··· RECORDS FOR THE TASK

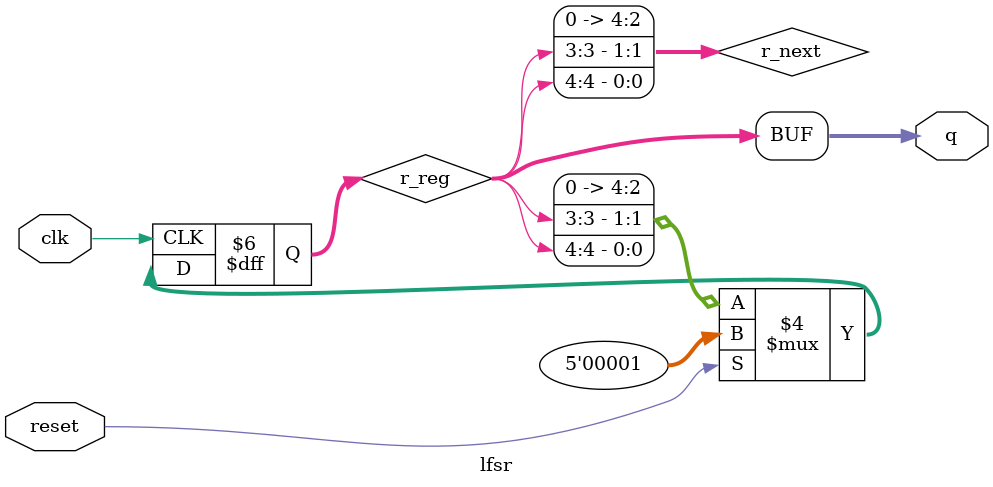
<source format=v>
module lfsr( 
    input clk,
    input reset,
    output [4:0] q
); 
reg [4:0] r_reg;
wire [4:0] r_next;
wire feedback_value;
// on reset set the value of r_reg to 1
// otherwise assign r_next to r_reg
// assign the xor of bit positions 2 and 4 of r_reg to feedback_value
// assign feedback value concatenated with 4 MSBs of r_reg to r_next
// assign r_reg to the output q
assign feedback_value = r_reg[2] ^ r_reg[4];
assign r_next = {r_reg[3], r_reg[4]};
assign q = r_reg;
always @(posedge clk)
begin
if (reset)
begin
r_reg <= 5'b1;
end
else
begin
r_reg <= r_next;
end
end
endmodule

</source>
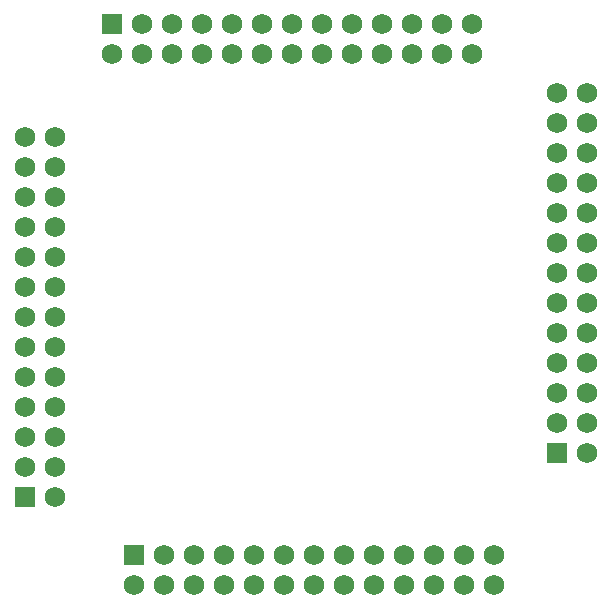
<source format=gbs>
G04*
G04 #@! TF.GenerationSoftware,Altium Limited,Altium Designer,22.7.1 (60)*
G04*
G04 Layer_Color=16711935*
%FSLAX25Y25*%
%MOIN*%
G70*
G04*
G04 #@! TF.SameCoordinates,BF298F06-0039-4E40-975A-608DE0A09416*
G04*
G04*
G04 #@! TF.FilePolarity,Negative*
G04*
G01*
G75*
%ADD23C,0.06800*%
%ADD24R,0.06800X0.06800*%
%ADD25R,0.06800X0.06800*%
D23*
X57000Y201000D02*
D03*
X47000Y191000D02*
D03*
X57000D02*
D03*
X77000D02*
D03*
X87000D02*
D03*
X97000D02*
D03*
X107000D02*
D03*
X117000D02*
D03*
X127000D02*
D03*
X137000D02*
D03*
X147000D02*
D03*
X157000D02*
D03*
X167000D02*
D03*
X67000D02*
D03*
X77000Y201000D02*
D03*
X87000D02*
D03*
X97000D02*
D03*
X107000D02*
D03*
X117000D02*
D03*
X127000D02*
D03*
X137000D02*
D03*
X147000D02*
D03*
X157000D02*
D03*
X167000D02*
D03*
X67000D02*
D03*
X195500Y68000D02*
D03*
X205500Y58000D02*
D03*
Y68000D02*
D03*
Y88000D02*
D03*
Y98000D02*
D03*
Y108000D02*
D03*
Y118000D02*
D03*
Y128000D02*
D03*
Y138000D02*
D03*
Y148000D02*
D03*
Y158000D02*
D03*
Y168000D02*
D03*
Y178000D02*
D03*
Y78000D02*
D03*
X195500Y88000D02*
D03*
Y98000D02*
D03*
Y108000D02*
D03*
Y118000D02*
D03*
Y128000D02*
D03*
Y138000D02*
D03*
Y148000D02*
D03*
Y158000D02*
D03*
Y168000D02*
D03*
Y178000D02*
D03*
Y78000D02*
D03*
X64500Y24000D02*
D03*
X54500Y14000D02*
D03*
X64500D02*
D03*
X84500D02*
D03*
X94500D02*
D03*
X104500D02*
D03*
X114500D02*
D03*
X124500D02*
D03*
X134500D02*
D03*
X144500D02*
D03*
X154500D02*
D03*
X164500D02*
D03*
X174500D02*
D03*
X74500D02*
D03*
X84500Y24000D02*
D03*
X94500D02*
D03*
X104500D02*
D03*
X114500D02*
D03*
X124500D02*
D03*
X134500D02*
D03*
X144500D02*
D03*
X154500D02*
D03*
X164500D02*
D03*
X174500D02*
D03*
X74500D02*
D03*
X18000Y53500D02*
D03*
X28000Y43500D02*
D03*
Y53500D02*
D03*
Y73500D02*
D03*
Y83500D02*
D03*
Y93500D02*
D03*
Y103500D02*
D03*
Y113500D02*
D03*
Y123500D02*
D03*
Y133500D02*
D03*
Y143500D02*
D03*
Y153500D02*
D03*
Y163500D02*
D03*
Y63500D02*
D03*
X18000Y73500D02*
D03*
Y83500D02*
D03*
Y93500D02*
D03*
Y103500D02*
D03*
Y113500D02*
D03*
Y123500D02*
D03*
Y133500D02*
D03*
Y143500D02*
D03*
Y153500D02*
D03*
Y163500D02*
D03*
Y63500D02*
D03*
D24*
X47000Y201000D02*
D03*
X54500Y24000D02*
D03*
D25*
X195500Y58000D02*
D03*
X18000Y43500D02*
D03*
M02*

</source>
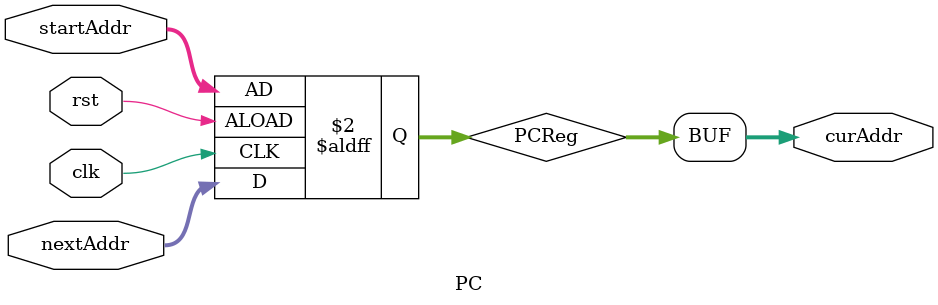
<source format=v>
module PC(
    input [31:0] startAddr, //default addr
    input [31:0] nextAddr,
    input rst,
    input clk,
    output [31:0] curAddr
);
 reg [31:0] PCReg;
    always @(negedge clk or posedge rst) begin
            if (rst) begin
                PCReg <= startAddr;
            end
            else begin
                PCReg <= nextAddr;
            end
        end

    assign curAddr=PCReg;

endmodule
</source>
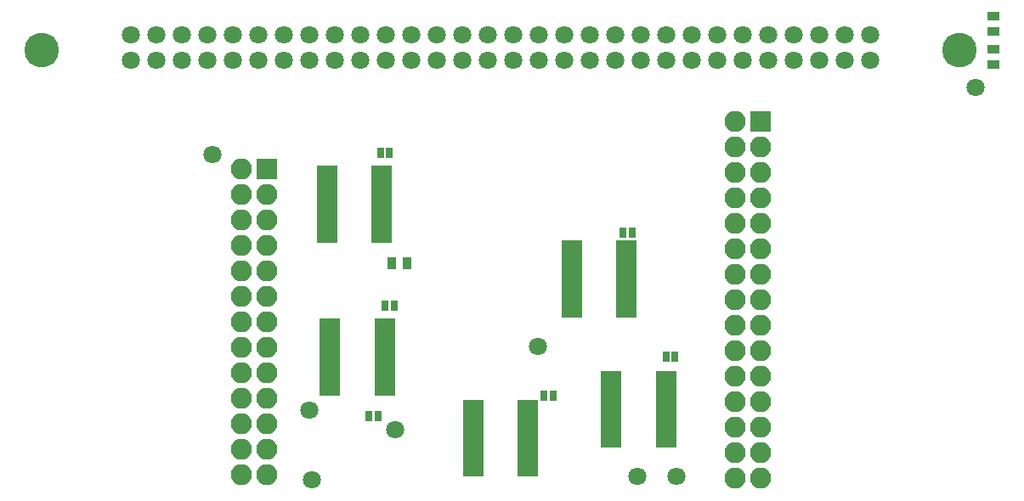
<source format=gts>
G04 #@! TF.FileFunction,Soldermask,Top*
%FSLAX46Y46*%
G04 Gerber Fmt 4.6, Leading zero omitted, Abs format (unit mm)*
G04 Created by KiCad (PCBNEW 4.0.1-stable) date 2/17/2017 10:30:23 PM*
%MOMM*%
G01*
G04 APERTURE LIST*
%ADD10C,0.100000*%
%ADD11R,2.051000X0.781000*%
%ADD12C,1.797000*%
%ADD13C,3.448000*%
%ADD14R,0.800000X1.000000*%
%ADD15R,2.100000X2.100000*%
%ADD16O,2.100000X2.100000*%
%ADD17R,1.300000X0.900000*%
%ADD18R,0.900000X1.300000*%
G04 APERTURE END LIST*
D10*
D11*
X-17297400Y12801600D03*
X-17297400Y12166600D03*
X-17297400Y11531600D03*
X-17297400Y10896600D03*
X-17297400Y10261600D03*
X-17297400Y9626600D03*
X-17297400Y8991600D03*
X-17297400Y8356600D03*
X-17297400Y7721600D03*
X-17297400Y7086600D03*
X-17297400Y6451600D03*
X-17297400Y5816600D03*
X-11836400Y5816600D03*
X-11836400Y6451600D03*
X-11836400Y7086600D03*
X-11836400Y7721600D03*
X-11836400Y8356600D03*
X-11836400Y8991600D03*
X-11836400Y9626600D03*
X-11836400Y10261600D03*
X-11836400Y10896600D03*
X-11836400Y11531600D03*
X-11836400Y12166600D03*
X-11836400Y12801600D03*
D12*
X-36830000Y23704600D03*
X-36830000Y26244600D03*
X-34290000Y23704600D03*
X-34290000Y26244600D03*
X-31750000Y23704600D03*
X-31750000Y26244600D03*
X-29210000Y23704600D03*
X-29210000Y26244600D03*
X-26670000Y23704600D03*
X-26670000Y26244600D03*
X-24130000Y23704600D03*
X-24130000Y26244600D03*
X-21590000Y23704600D03*
X-21590000Y26244600D03*
X-19050000Y23704600D03*
X-19050000Y26244600D03*
X-16510000Y23704600D03*
X-16510000Y26244600D03*
X-13970000Y23704600D03*
X-13970000Y26244600D03*
X-11430000Y23704600D03*
X-11430000Y26244600D03*
X-8890000Y23704600D03*
X-8890000Y26244600D03*
X-6350000Y23704600D03*
X-6350000Y26244600D03*
X-3810000Y23704600D03*
X-3810000Y26244600D03*
X-1270000Y23704600D03*
X-1270000Y26244600D03*
X1270000Y23704600D03*
X1270000Y26244600D03*
X3810000Y23704600D03*
X3810000Y26244600D03*
X6350000Y23704600D03*
X6350000Y26244600D03*
X8890000Y23704600D03*
X8890000Y26244600D03*
X11430000Y23704600D03*
X11430000Y26244600D03*
X13970000Y23704600D03*
X13970000Y26244600D03*
X16510000Y23704600D03*
X16510000Y26244600D03*
X19050000Y23704600D03*
X19050000Y26244600D03*
X21590000Y23704600D03*
X21590000Y26244600D03*
X24130000Y23704600D03*
X24130000Y26244600D03*
X26670000Y23704600D03*
X26670000Y26244600D03*
X29210000Y23704600D03*
X29210000Y26244600D03*
X31750000Y23704600D03*
X31750000Y26244600D03*
X34290000Y23704600D03*
X34290000Y26244600D03*
X36830000Y23704600D03*
X36830000Y26244600D03*
D13*
X45720000Y24720600D03*
X-45720000Y24720600D03*
D11*
X-16982440Y-2448560D03*
X-16982440Y-3083560D03*
X-16982440Y-3718560D03*
X-16982440Y-4353560D03*
X-16982440Y-4988560D03*
X-16982440Y-5623560D03*
X-16982440Y-6258560D03*
X-16982440Y-6893560D03*
X-16982440Y-7528560D03*
X-16982440Y-8163560D03*
X-16982440Y-8798560D03*
X-16982440Y-9433560D03*
X-11521440Y-9433560D03*
X-11521440Y-8798560D03*
X-11521440Y-8163560D03*
X-11521440Y-7528560D03*
X-11521440Y-6893560D03*
X-11521440Y-6258560D03*
X-11521440Y-5623560D03*
X-11521440Y-4988560D03*
X-11521440Y-4353560D03*
X-11521440Y-3718560D03*
X-11521440Y-3083560D03*
X-11521440Y-2448560D03*
X-2743200Y-10530840D03*
X-2743200Y-11165840D03*
X-2743200Y-11800840D03*
X-2743200Y-12435840D03*
X-2743200Y-13070840D03*
X-2743200Y-13705840D03*
X-2743200Y-14340840D03*
X-2743200Y-14975840D03*
X-2743200Y-15610840D03*
X-2743200Y-16245840D03*
X-2743200Y-16880840D03*
X-2743200Y-17515840D03*
X2717800Y-17515840D03*
X2717800Y-16880840D03*
X2717800Y-16245840D03*
X2717800Y-15610840D03*
X2717800Y-14975840D03*
X2717800Y-14340840D03*
X2717800Y-13705840D03*
X2717800Y-13070840D03*
X2717800Y-12435840D03*
X2717800Y-11800840D03*
X2717800Y-11165840D03*
X2717800Y-10530840D03*
X7071360Y5354320D03*
X7071360Y4719320D03*
X7071360Y4084320D03*
X7071360Y3449320D03*
X7071360Y2814320D03*
X7071360Y2179320D03*
X7071360Y1544320D03*
X7071360Y909320D03*
X7071360Y274320D03*
X7071360Y-360680D03*
X7071360Y-995680D03*
X7071360Y-1630680D03*
X12532360Y-1630680D03*
X12532360Y-995680D03*
X12532360Y-360680D03*
X12532360Y274320D03*
X12532360Y909320D03*
X12532360Y1544320D03*
X12532360Y2179320D03*
X12532360Y2814320D03*
X12532360Y3449320D03*
X12532360Y4084320D03*
X12532360Y4719320D03*
X12532360Y5354320D03*
X11008360Y-7630160D03*
X11008360Y-8265160D03*
X11008360Y-8900160D03*
X11008360Y-9535160D03*
X11008360Y-10170160D03*
X11008360Y-10805160D03*
X11008360Y-11440160D03*
X11008360Y-12075160D03*
X11008360Y-12710160D03*
X11008360Y-13345160D03*
X11008360Y-13980160D03*
X11008360Y-14615160D03*
X16469360Y-14615160D03*
X16469360Y-13980160D03*
X16469360Y-13345160D03*
X16469360Y-12710160D03*
X16469360Y-12075160D03*
X16469360Y-11440160D03*
X16469360Y-10805160D03*
X16469360Y-10170160D03*
X16469360Y-9535160D03*
X16469360Y-8900160D03*
X16469360Y-8265160D03*
X16469360Y-7630160D03*
D14*
X-11981600Y14452600D03*
X-11081600Y14452600D03*
X-11499000Y-787400D03*
X-10599000Y-787400D03*
X4325200Y-9753600D03*
X5225200Y-9753600D03*
X12224600Y6502400D03*
X13124600Y6502400D03*
X16466400Y-5842000D03*
X17366400Y-5842000D03*
D15*
X25875000Y17600000D03*
D16*
X23335000Y17600000D03*
X25875000Y15060000D03*
X23335000Y15060000D03*
X25875000Y12520000D03*
X23335000Y12520000D03*
X25875000Y9980000D03*
X23335000Y9980000D03*
X25875000Y7440000D03*
X23335000Y7440000D03*
X25875000Y4900000D03*
X23335000Y4900000D03*
X25875000Y2360000D03*
X23335000Y2360000D03*
X25875000Y-180000D03*
X23335000Y-180000D03*
X25875000Y-2720000D03*
X23335000Y-2720000D03*
X25875000Y-5260000D03*
X23335000Y-5260000D03*
X25875000Y-7800000D03*
X23335000Y-7800000D03*
X25875000Y-10340000D03*
X23335000Y-10340000D03*
X25875000Y-12880000D03*
X23335000Y-12880000D03*
X25875000Y-15420000D03*
X23335000Y-15420000D03*
X25875000Y-17960000D03*
X23335000Y-17960000D03*
D15*
X-23325000Y12800000D03*
D16*
X-25865000Y12800000D03*
X-23325000Y10260000D03*
X-25865000Y10260000D03*
X-23325000Y7720000D03*
X-25865000Y7720000D03*
X-23325000Y5180000D03*
X-25865000Y5180000D03*
X-23325000Y2640000D03*
X-25865000Y2640000D03*
X-23325000Y100000D03*
X-25865000Y100000D03*
X-23325000Y-2440000D03*
X-25865000Y-2440000D03*
X-23325000Y-4980000D03*
X-25865000Y-4980000D03*
X-23325000Y-7520000D03*
X-25865000Y-7520000D03*
X-23325000Y-10060000D03*
X-25865000Y-10060000D03*
X-23325000Y-12600000D03*
X-25865000Y-12600000D03*
X-23325000Y-15140000D03*
X-25865000Y-15140000D03*
X-23325000Y-17680000D03*
X-25865000Y-17680000D03*
D14*
X-12199200Y-11785600D03*
X-13099200Y-11785600D03*
D12*
X13589000Y-17805400D03*
X17526000Y-17780000D03*
X-10490200Y-13131800D03*
X-18796000Y-18186400D03*
X3708400Y-4826000D03*
X47294800Y20929600D03*
D17*
X49072800Y24778400D03*
X49072800Y23278400D03*
D18*
X-9359200Y3454400D03*
X-10859200Y3454400D03*
D17*
X49072800Y28080400D03*
X49072800Y26580400D03*
D12*
X-28676600Y14274800D03*
X-19050000Y-11201400D03*
M02*

</source>
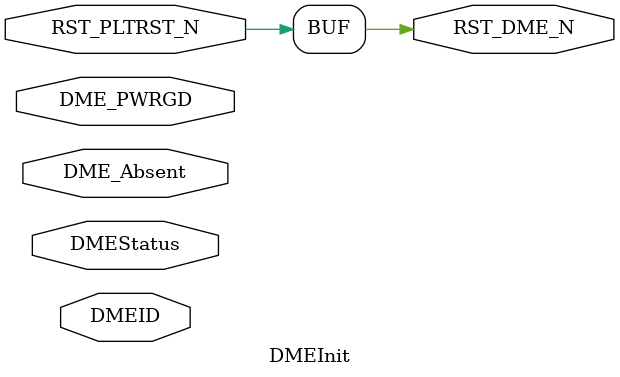
<source format=v>


//------------------------------------------------------------------------------
// Module declaration
//------------------------------------------------------------------------------
module  DMEInit (
    RST_PLTRST_N,       // In,
    DME_PWRGD,          // In,
    DME_Absent,         // In, high: DME absent, Low: DME exist
    DMEID,              // In,
    DMEStatus,          // In,

    RST_DME_N   // Out,
 );

//------------------------------------------------------------------------------
// Parameter declaration
//------------------------------------------------------------------------------
//--------------------------------------------------------------------------
// User defined parameter
//--------------------------------------------------------------------------
// None

//--------------------------------------------------------------------------
// Standard parameter
//--------------------------------------------------------------------------
// None

//--------------------------------------------------------------------------
// Local parameter
//--------------------------------------------------------------------------
// time delay, flip-flop output assignment delay for simulation waveform trace
localparam TD = 1;

//------------------------------------------------------------------------------
// Variable declaration
//------------------------------------------------------------------------------
// None

//------------------------------------------------------------------------------
// Input/Output declaration
//------------------------------------------------------------------------------
//--------------------------------------------------------------------------
// Input declaration
//--------------------------------------------------------------------------
input           RST_PLTRST_N;
input           DME_PWRGD;
input           DME_Absent;
input   [3:0]   DMEID;
input   [5:0]   DMEStatus;

//--------------------------------------------------------------------------
// Output declaration
//--------------------------------------------------------------------------
output          RST_DME_N;

//------------------------------------------------------------------------------
// Signal declaration
//------------------------------------------------------------------------------
//--------------------------------------------------------------------------
// Wire declaration
//--------------------------------------------------------------------------
//----------------------------------------------------------------------
// Combinational, module connection
//----------------------------------------------------------------------
// None

//--------------------------------------------------------------------------
// Reg declaration
//--------------------------------------------------------------------------
//----------------------------------------------------------------------
// Combinational
//----------------------------------------------------------------------
//------------------------------------------------------------------
// Output
//------------------------------------------------------------------
// None

//------------------------------------------------------------------
// Internal signal
//------------------------------------------------------------------
// None

//------------------------------------------------------------------
// FSM
//------------------------------------------------------------------
// None

//----------------------------------------------------------------------
// Sequential
//----------------------------------------------------------------------
//------------------------------------------------------------------
// Output
//------------------------------------------------------------------
// None

//------------------------------------------------------------------
// Internal signal
//------------------------------------------------------------------
// None

//------------------------------------------------------------------
// FSM
//------------------------------------------------------------------
// None

//------------------------------------------------------------------------------
// Task/Function description and included task/function description
//------------------------------------------------------------------------------
// None

//------------------------------------------------------------------------------
// Main code
//------------------------------------------------------------------------------
//--------------------------------------------------------------------------
// Combinational circuit
//--------------------------------------------------------------------------
//----------------------------------------------------------------------
// Output
//----------------------------------------------------------------------
assign RST_DME_N = RST_PLTRST_N;

//----------------------------------------------------------------------
// Internal signal
//----------------------------------------------------------------------
// None

//----------------------------------------------------------------------
// FSM
//----------------------------------------------------------------------
// None

//--------------------------------------------------------------------------
// Sequential circuit
//--------------------------------------------------------------------------
//----------------------------------------------------------------------
// Output
//----------------------------------------------------------------------
// None

//----------------------------------------------------------------------
// Internal signal
//----------------------------------------------------------------------
// None

//----------------------------------------------------------------------
// FSM
//----------------------------------------------------------------------
// None

//--------------------------------------------------------------------------
// Module instantiation
//--------------------------------------------------------------------------
// None

endmodule //  DMEInit

</source>
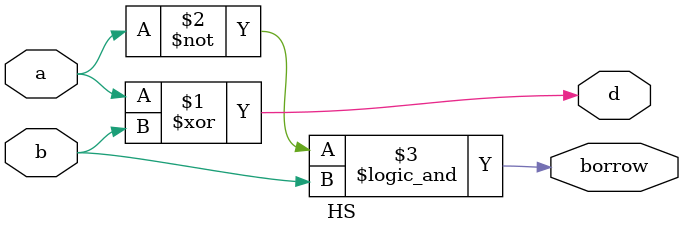
<source format=v>
`timescale 1ns / 1ps

module HS(
    input a,
    input b,
    output d,
    output borrow
    );
    
assign d = a^b;
assign borrow = (~a)&&b;
    
endmodule
</source>
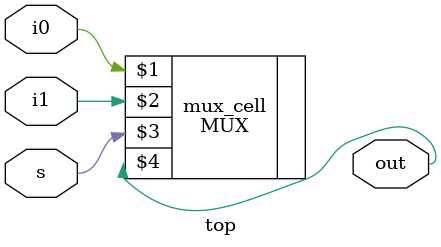
<source format=v>
module top(
  input  wire i0,
  input  wire i1,
  input  wire s,
  output wire out
);

  MUX mux_cell (i0, i1, s, out);

endmodule

</source>
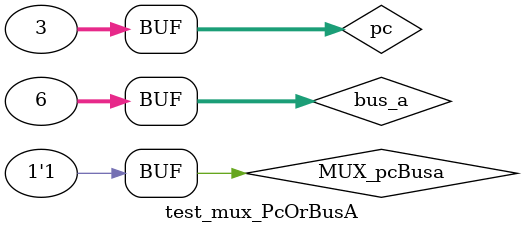
<source format=v>
`timescale 1ns / 1ps


module test_mux_PcOrBusA;
	reg[31:0]	bus_a;
	reg[31:0]	pc;
	reg			MUX_pcBusa;
	
	wire[31:0]	bus_b_o;
	
	mux_PcOrBusA mux_PcOrBusA0(
		.bus_a(bus_a),
		.pc(pc),
		.MUX_pcBusa(MUX_pcBusa),
		
		.bus_b_o(bus_b_o)
		);
	
	initial begin
		#0
		bus_a = 32'b0;
		pc = 32'b1;
		MUX_pcBusa = 1'b1;
		#50
		MUX_pcBusa = 1'b0;
		#50
		bus_a = 32'b10;
		pc = 32'b11;
		MUX_pcBusa = 1'b0;
		#50
		MUX_pcBusa = 1'b1;
		#50
		bus_a = 32'b110;
	end
endmodule

</source>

······

◆ ABOUT THIS EXERCISE ◆
Could you restate, word for word, the lines above from the one with "X-29210000Y26244600D03*" to the one with "X11430000Y26244600D03*", both included?

◆ OUTPUT OF THE TASK ◆
X-29210000Y26244600D03*
X-26670000Y23704600D03*
X-26670000Y26244600D03*
X-24130000Y23704600D03*
X-24130000Y26244600D03*
X-21590000Y23704600D03*
X-21590000Y26244600D03*
X-19050000Y23704600D03*
X-19050000Y26244600D03*
X-16510000Y23704600D03*
X-16510000Y26244600D03*
X-13970000Y23704600D03*
X-13970000Y26244600D03*
X-11430000Y23704600D03*
X-11430000Y26244600D03*
X-8890000Y23704600D03*
X-8890000Y26244600D03*
X-6350000Y23704600D03*
X-6350000Y26244600D03*
X-3810000Y23704600D03*
X-3810000Y26244600D03*
X-1270000Y23704600D03*
X-1270000Y26244600D03*
X1270000Y23704600D03*
X1270000Y26244600D03*
X3810000Y23704600D03*
X3810000Y26244600D03*
X6350000Y23704600D03*
X6350000Y26244600D03*
X8890000Y23704600D03*
X8890000Y26244600D03*
X11430000Y23704600D03*
X11430000Y26244600D03*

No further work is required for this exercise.